Thursday, September 07, 2006

Excuses

Kenny Dobyns recently went on his website to deliver his mea culpa for promising to write some hot posts during the summer and then delivering exactly 0 hot posts. But in typical KD style, it was less mea culpa and more tough shit.

So, to those reading Ultimate Talk for the last couple months, tough shit. My absence this summer wasn't preceeded with a promise to really write more once school got out and all the elementary school rug-rats busied themselves because I had no intention of writing one syllable about ultimate. I took the entire summer off of work, played a lot of disc, and wrote a lot about anything else. The break was nice, and necessary.

And now the season ramps up, with many teams playing sectionals next weekend and all major tournaments over with the exception of Chicago Heavyweights, which will be played this coming weekend on drycrete with pencil shavings spread thinly over the top, if I recall correctly. The only thing harder than those fields is Cheney's blackened heart.

Now, I return to look at previous posts and the only one really still toiling is gcooke, the lone rower bent on getting this ship out to sea. The blitzkrieg of bots pushing everything from vegas to viagra has taken a toll on the site, and the comraderie that existed between collective comments on posters is gone now, replaced by programs that suck Idris' dick at preset intervals, "Nice Site!"

The UPA apologized for the delay in announcing next year's college nationals, then underwhelmed somewhat with its return to Ohio. At least I've got the trip out and back nearly memorized. Still, it seemed like after the whole "someone almost died in Austin" talk, the options were limited. How about back to Boulder in '08?

So, I have several blog drafts already written, some sharp barbs saved up for a few special people, and other titles and ideas for things I can write about on this blog. But I promise nothing. That way each time I actually do post, it'll be like the mint on your pillow with your turndown service, just a nice little addition to your otherwise hectic day.

4 comments:

Idaho said...

So I live in a small little ultimate compound called the Brat House in Seattle, right next to Ravenna Park. My room is officially ass because It’s not connected to the house at all. Just one door down near the park. When I piss, I usually pee in a cone and toss it into the park over the edge towards a beehive near my door……….
I had this f*cked up dream last night where as I was tossing the cone of piss and I hear a, ‘Hey buddy…..come here pal”, in a high pitch Mogwai type voice. I look under the brush a bit , and see a rabbit. WTF? a talking rabbit? he tells me to shut up and pay attention. Apparently there is a Park battle going on between the rabbits and the bees and I’ve been fighting the good fight by drenching those little bastards every 1-2 hours (if I’m on my meds). He asks me if I want a hint on how to get to the “PunchBowl”. Apparently, it’s a mythical 24-7 dance club set in the 80’s electrorock era. How is that possible? Who give a sh*t.
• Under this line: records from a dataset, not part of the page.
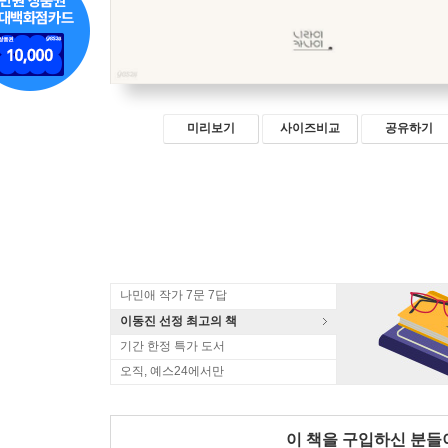
미리보기
사이즈비교
공유하기
나민애 작가 7문 7답
이동진 선정 최고의 책
기간 한정 특가 도서
오직, 예스24에서만
이 책을 구입하신 분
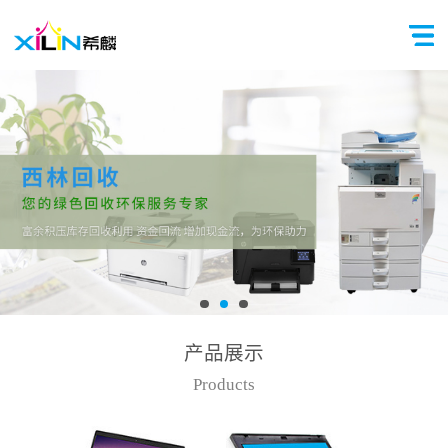
产品展示
Products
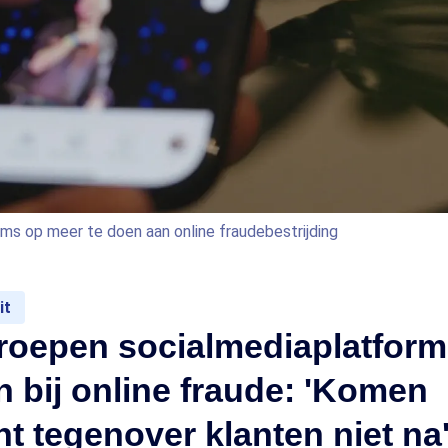
ms op meer te doen aan online fraudebestrijding
it
roepen socialmediaplatform
en bij online fraude: 'Komen
ht tegenover klanten niet na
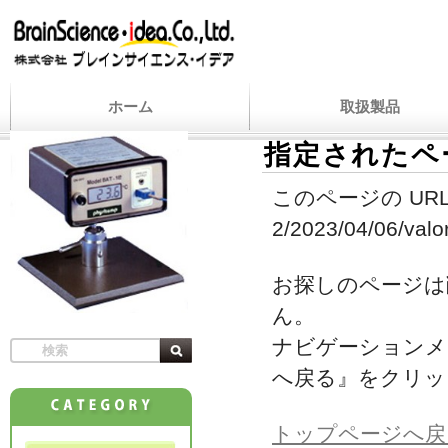
ホーム
取扱製品
指定されたペ
このページの URL
2/2023/04/06/valo
お探しのページは
ん。
ナビゲーションメ
へ戻る』をクリッ
トップページへ戻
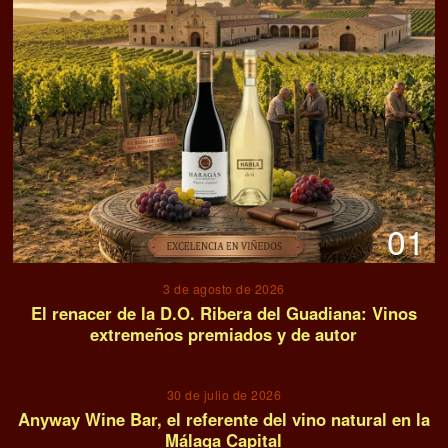
01
3 de agosto de 2026
El renacer de la D.O. Ribera del Guadiana: Vinos
extremeños premiados y de autor
02
30 de julio de 2026
Anyway Wine Bar, el referente del vino natural en la
Málaga Capital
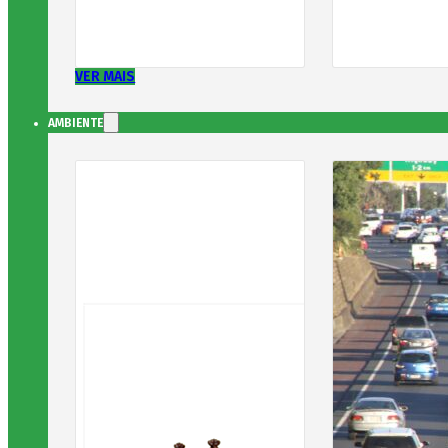
VER MAIS
AMBIENTE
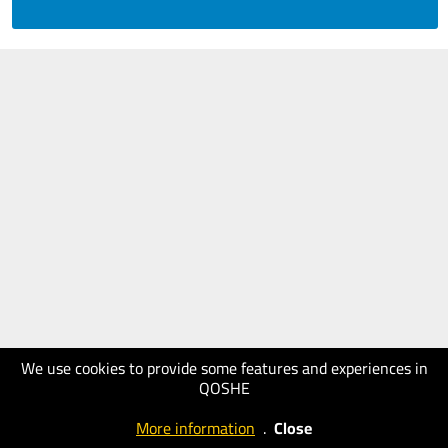
We use cookies to provide some features and experiences in
QOSHE
More information
.
Close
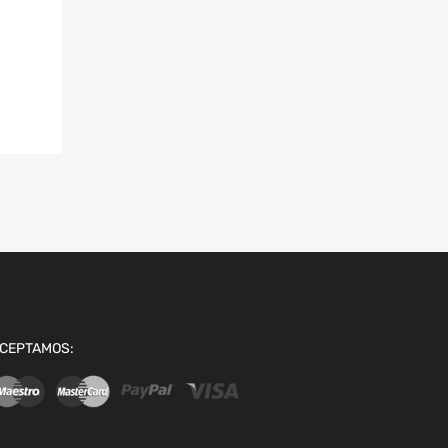
CEPTAMOS:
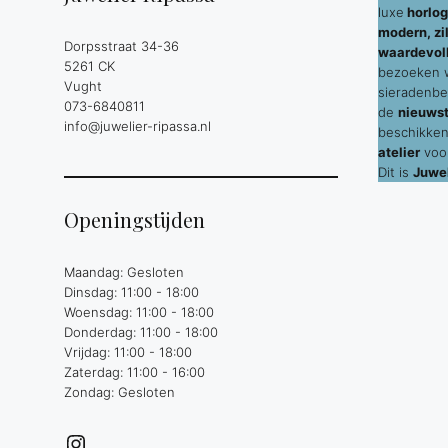
luxe
horlog
modern, zil
Dorpsstraat 34-36
waardevol
5261 CK
bezoeken wi
Vught
sieradenbe
073-6840811
de
nieuws
info@juwelier-ripassa.nl
beschikken
atelier
voor
Dit is
Juwel
Openingstijden
Maandag: Gesloten
Dinsdag: 11:00 - 18:00
Woensdag: 11:00 - 18:00
Donderdag: 11:00 - 18:00
Vrijdag: 11:00 - 18:00
Zaterdag: 11:00 - 16:00
Zondag: Gesloten
Instagram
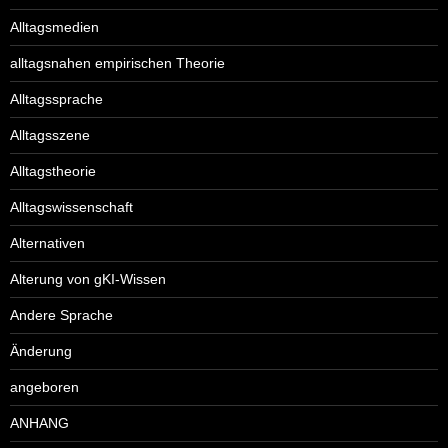
Alltagsmedien
alltagsnahen empirischen Theorie
Alltagssprache
Alltagsszene
Alltagstheorie
Alltagswissenschaft
Alternativen
Alterung von gKI-Wissen
Andere Sprache
Änderung
angeboren
ANHANG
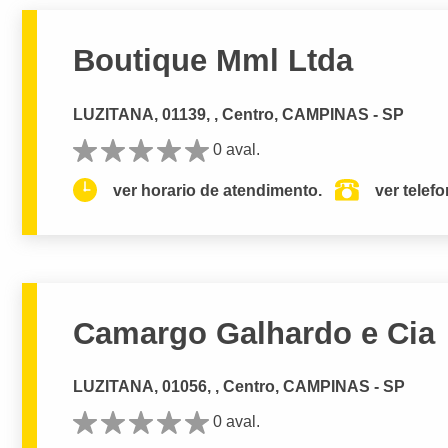
Boutique Mml Ltda
LUZITANA, 01139, , Centro, CAMPINAS - SP
0 aval.
ver horario de atendimento.
ver telef
Camargo Galhardo e Cia
LUZITANA, 01056, , Centro, CAMPINAS - SP
0 aval.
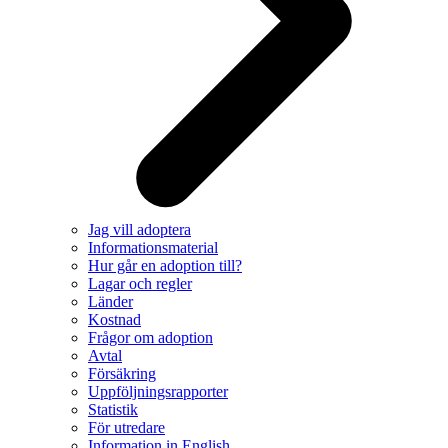
Jag vill adoptera
Informationsmaterial
Hur går en adoption till?
Lagar och regler
Länder
Kostnad
Frågor om adoption
Avtal
Försäkring
Uppföljningsrapporter
Statistik
För utredare
Information in English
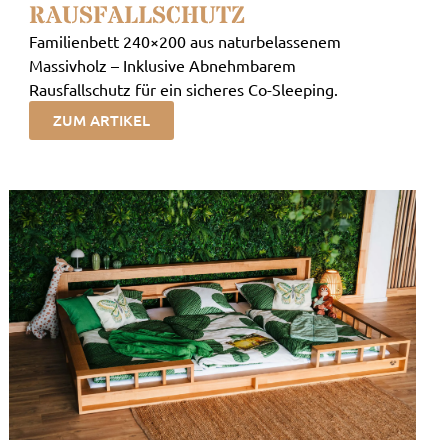
RAUSFALLSCHUTZ
Familienbett 240×200 aus naturbelassenem
Massivholz – Inklusive Abnehmbarem
Rausfallschutz für ein sicheres Co-Sleeping.
ZUM ARTIKEL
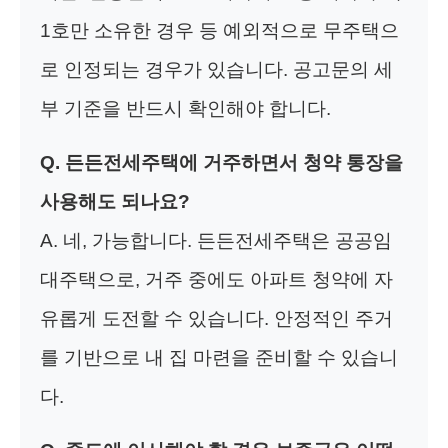
1호만 소유한 경우 등 예외적으로 무주택으
로 인정되는 경우가 있습니다. 공고문의 세
부 기준을 반드시 확인해야 합니다.
Q. 든든전세주택에 거주하면서 청약 통장을
사용해도 되나요?
A. 네, 가능합니다. 든든전세주택은 공공임
대주택으로, 거주 중에도 아파트 청약에 자
유롭게 도전할 수 있습니다. 안정적인 주거
를 기반으로 내 집 마련을 준비할 수 있습니
다.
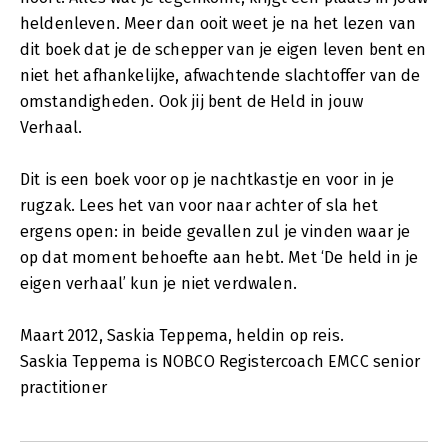
heldenleven. Meer dan ooit weet je na het lezen van
dit boek dat je de schepper van je eigen leven bent en
niet het afhankelijke, afwachtende slachtoffer van de
omstandigheden. Ook jij bent de Held in jouw
Verhaal.
Dit is een boek voor op je nachtkastje en voor in je
rugzak. Lees het van voor naar achter of sla het
ergens open: in beide gevallen zul je vinden waar je
op dat moment behoefte aan hebt. Met ‘De held in je
eigen verhaal’ kun je niet verdwalen.
Maart 2012, Saskia Teppema, heldin op reis.
Saskia Teppema is NOBCO Registercoach EMCC senior
practitioner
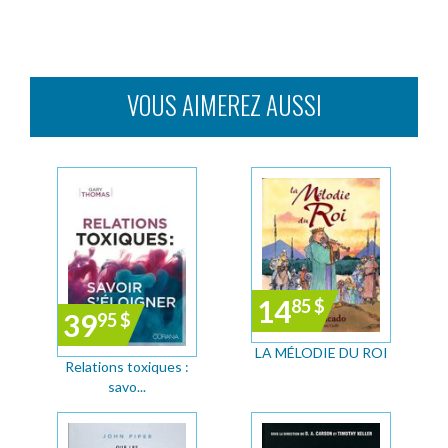
VOUS AIMEREZ AUSSI
14
85
$
39
95
$
LA MÉLODIE DU ROI
Relations toxiques :
savo...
I’m in. he leads me around the path a bit and i see five little carved footprints (plyo 5 step configuration) on a small concrete circle with two wood rods sticking out of it. I get to work on the 5 step, and all of a sudden I’m being vacuumed sucked through an intensely-lit tube. (think Contact or Running Man).
I’m dropped into a clear white room that fills with oddly colored liquid, and then flushed out dry through a drain and onto a sick ass dancefloor that’s bumping……some Afrika Bambaataa & The Soul Sonic Force.(Frantic Situation to be exact).
Hell yeah. I head to the bar where I see Stephen Hawking dressed in a Members Only jacket and white Painters Hat turned to the side. He’s in his electric cyborg chair, and he’s on an Etch-a-sketch that’s hooked up to a LCD screen behind the bar. In Wild-Style type graffiti it says. Mobility is for Suckas. Sick. I hear his creepy artificial Speak-and-Spell voice say, ‘this drink is from the lady at the end of the bar……….it’s has Face Drano in it……..drink it……now…..”. at the end of the bar is Courntey Barlow.
Things are looking up…………..WAKEY WAKEY.

J

Gambler said...

Nice to hear you're enjoying the room, Ho. And, does this mean Chingo Dreams are back?

Anonymous said...

Yes........He's back.

Skizip said...

ho, I've heard rumors that you'll be down under, but haven't actually invested the time to solve the case. lets just communicate through hector's blog.

The Burn is almost statewide down here. On the news I think i saw W wave 4 fingers in the press corp's face at a press conference in Crawford.